- [REQUIREMENT] Every line of the records below that holds the word "ring" should be copied out.

[Stored items from a collection]

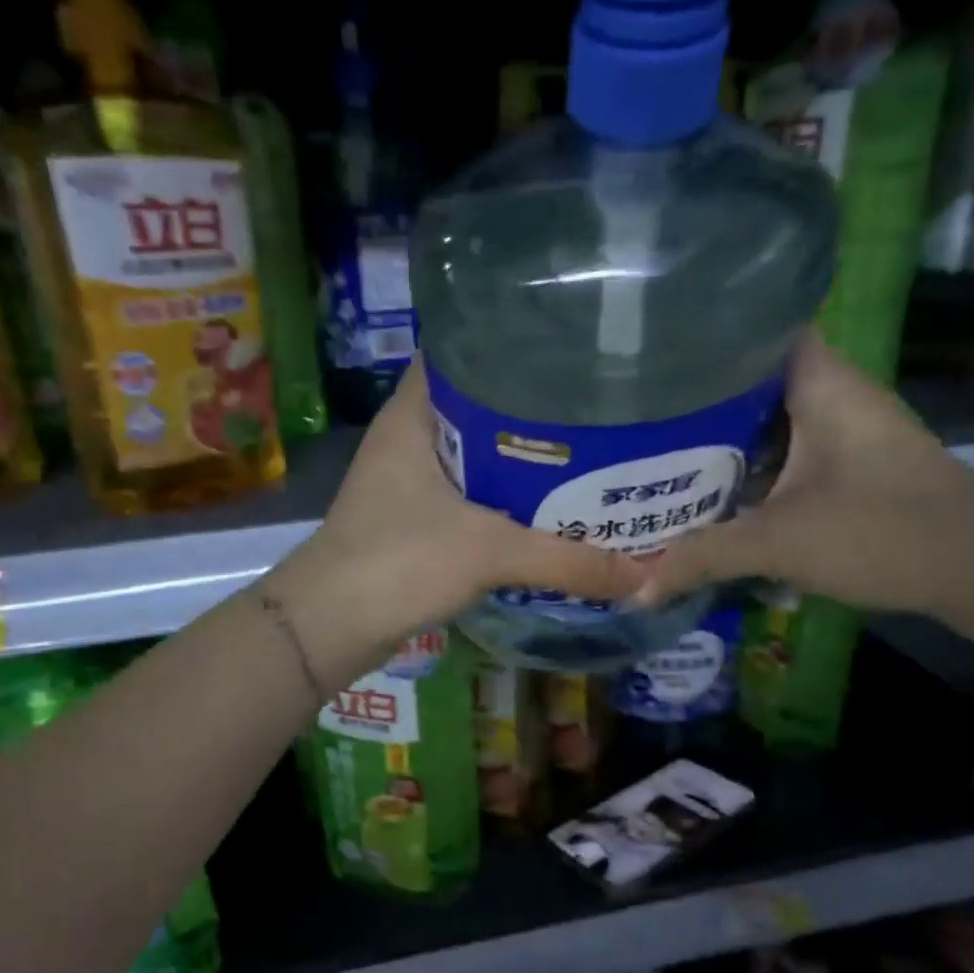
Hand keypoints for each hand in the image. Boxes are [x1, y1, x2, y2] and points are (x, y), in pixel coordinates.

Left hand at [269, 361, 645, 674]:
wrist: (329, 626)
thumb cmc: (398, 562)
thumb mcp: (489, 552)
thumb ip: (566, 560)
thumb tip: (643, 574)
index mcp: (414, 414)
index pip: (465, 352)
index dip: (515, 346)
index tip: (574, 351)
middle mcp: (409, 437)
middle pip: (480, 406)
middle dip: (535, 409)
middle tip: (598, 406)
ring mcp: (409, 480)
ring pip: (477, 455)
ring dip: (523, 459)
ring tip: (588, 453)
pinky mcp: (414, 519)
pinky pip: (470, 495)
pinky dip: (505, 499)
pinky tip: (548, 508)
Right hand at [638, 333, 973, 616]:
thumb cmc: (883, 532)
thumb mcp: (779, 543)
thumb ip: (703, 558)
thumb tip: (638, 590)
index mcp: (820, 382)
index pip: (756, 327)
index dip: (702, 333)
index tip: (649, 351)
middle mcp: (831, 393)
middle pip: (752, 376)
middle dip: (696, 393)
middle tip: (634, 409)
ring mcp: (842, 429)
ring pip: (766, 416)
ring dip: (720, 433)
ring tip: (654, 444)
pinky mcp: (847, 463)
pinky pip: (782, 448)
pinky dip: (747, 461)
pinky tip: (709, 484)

- [ANSWER TO THIS TASK]
ring mcp: (409, 480)
ring pip: (477, 455)
ring dip: (523, 459)
ring tip: (588, 453)
ring mcp: (842, 429)
ring pip: (766, 416)
ring dip: (720, 433)
ring tip: (654, 444)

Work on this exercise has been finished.